Ignoring you all night?Turning his back on you? Yelling and cursing at you? You deserve a man who will treat you like a queen and want you to be happy. This guy clearly does not.
Even after you both slept and cooled down, he still isn’t begging you to stay!! He basically led your conversation to the break up point.
I know you must be very upset and hurt but trust me, you deserve so much better, you really do.
Post # 27
I’m sorry I agree with the PP. Threatening behaviour is not acceptable and you do not have to put up with it. I know it will be hard but this relationship sounds as if it’s a bit unhealthy as it is. Maybe some distance would do you both good, let him appreciate what he’s lost and let you build your esteem again. You deserve to be happy, and you don’t sound happy…
Post # 28
“Then he stood up over me, grabbed his shoes and threatened to ‘smash me in the face if I didn’t f**k off’. I went upstairs and cried for a while”

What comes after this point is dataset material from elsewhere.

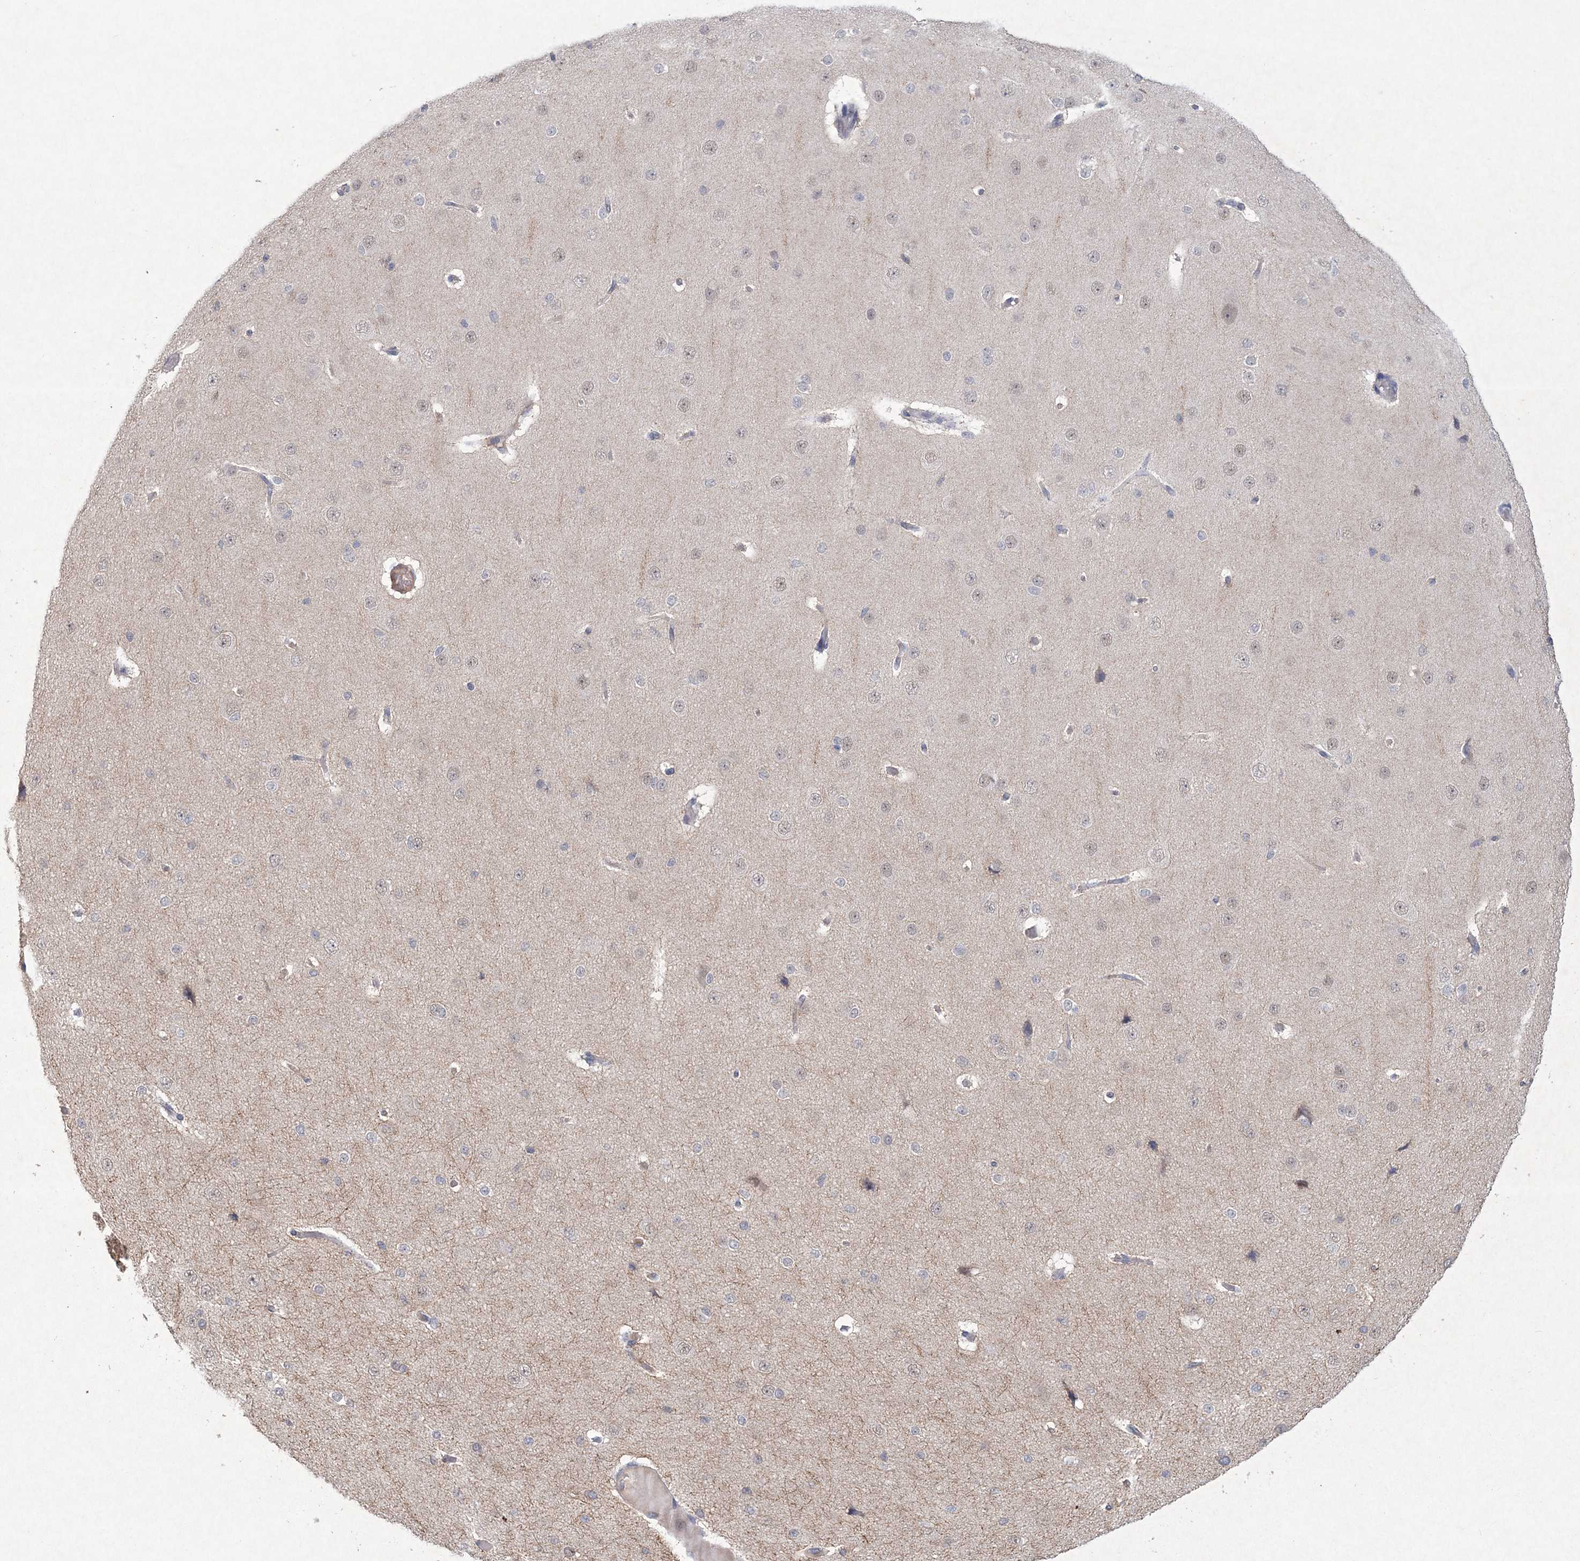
{"staining": {"intensity": "weak", "quantity": "<25%", "location": "cytoplasmic/membranous"}, "tissue": "cerebral cortex", "cell_type": "Endothelial cells", "image_type": "normal", "snomed": [{"axis": "morphology", "description": "Normal tissue, NOS"}, {"axis": "morphology", "description": "Developmental malformation"}, {"axis": "topography", "description": "Cerebral cortex"}], "caption": "High power microscopy micrograph of an immunohistochemistry image of benign cerebral cortex, revealing no significant staining in endothelial cells. The staining was performed using DAB (3,3'-diaminobenzidine) to visualize the protein expression in brown, while the nuclei were stained in blue with hematoxylin (Magnification: 20x).", "gene": "DPCD", "patient": {"sex": "female", "age": 30}}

I would be running, not walking in the other direction. Yes, he probably need lots of therapy, and with time may be able to become a more calm and loving person but right now hes not. And seems like he doesn’t have much interest in doing so any time soon. Plus, can you really live with someone who threatens to do horrific acts of violence….I wouldn’t be taking that lightly.
Post # 29
Get out now. I know sometimes it seems better to deal with the devil you know and I know it’s scary to be single again, but BELIEVE ME there are better men out there and you can’t meet a good man when you’re with a jerk.
Post # 30
@weeble78: do you really want to spend your life with someone who threatened to ‘smash me in the face if I didn’t f**k off’.
i am thinking/hoping no. there’s your answer. you know wholeheartedly that you deserve someone more caring and loving. don’t settle. you’re still young. the right guy is out there for you. he is not the one.

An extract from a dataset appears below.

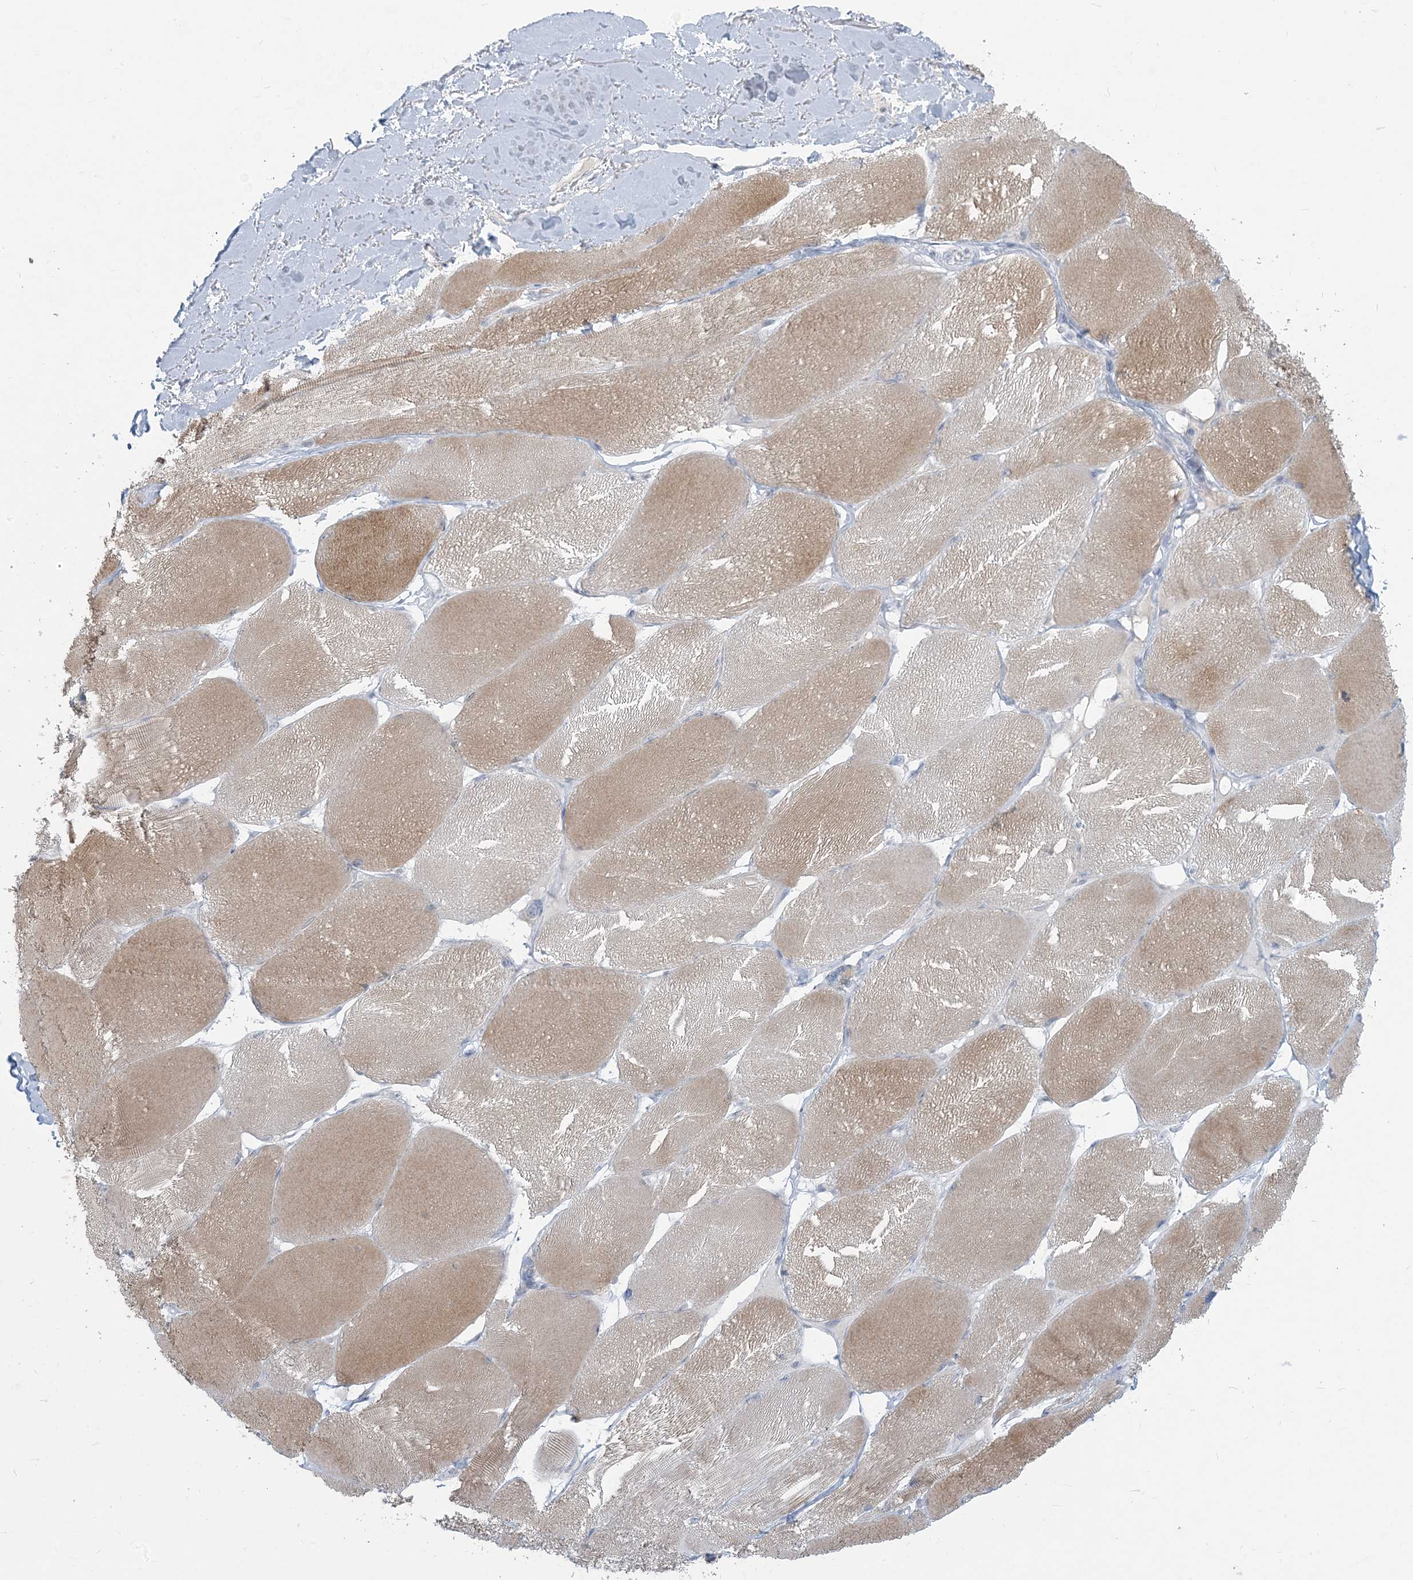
{"staining": {"intensity": "moderate", "quantity": ">75%", "location": "cytoplasmic/membranous"}, "tissue": "skeletal muscle", "cell_type": "Myocytes", "image_type": "normal", "snomed": [{"axis": "morphology", "description": "Normal tissue, NOS"}, {"axis": "topography", "description": "Skin"}, {"axis": "topography", "description": "Skeletal muscle"}], "caption": "An IHC image of unremarkable tissue is shown. Protein staining in brown shows moderate cytoplasmic/membranous positivity in skeletal muscle within myocytes. The staining was performed using DAB to visualize the protein expression in brown, while the nuclei were stained in blue with hematoxylin (Magnification: 20x).", "gene": "SCML1", "patient": {"sex": "male", "age": 83}}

whatever you do, don’t sign another lease with him. find another roommate or a place of your own.
Post # 31
I went back and read most of your previous threads and posts. Are you even happy? He doesn’t seem happy at all, and you seem like you’re walking on eggshells around him. I don’t think you’ve posted one positive or happy thing about him or your relationship. I know weddingbee posts are just a tiny snapshot of your lives, but jeez lady, you couldn’t PAY me to live with (let alone marry) someone as whiny, pissy, and violent as your Fiance.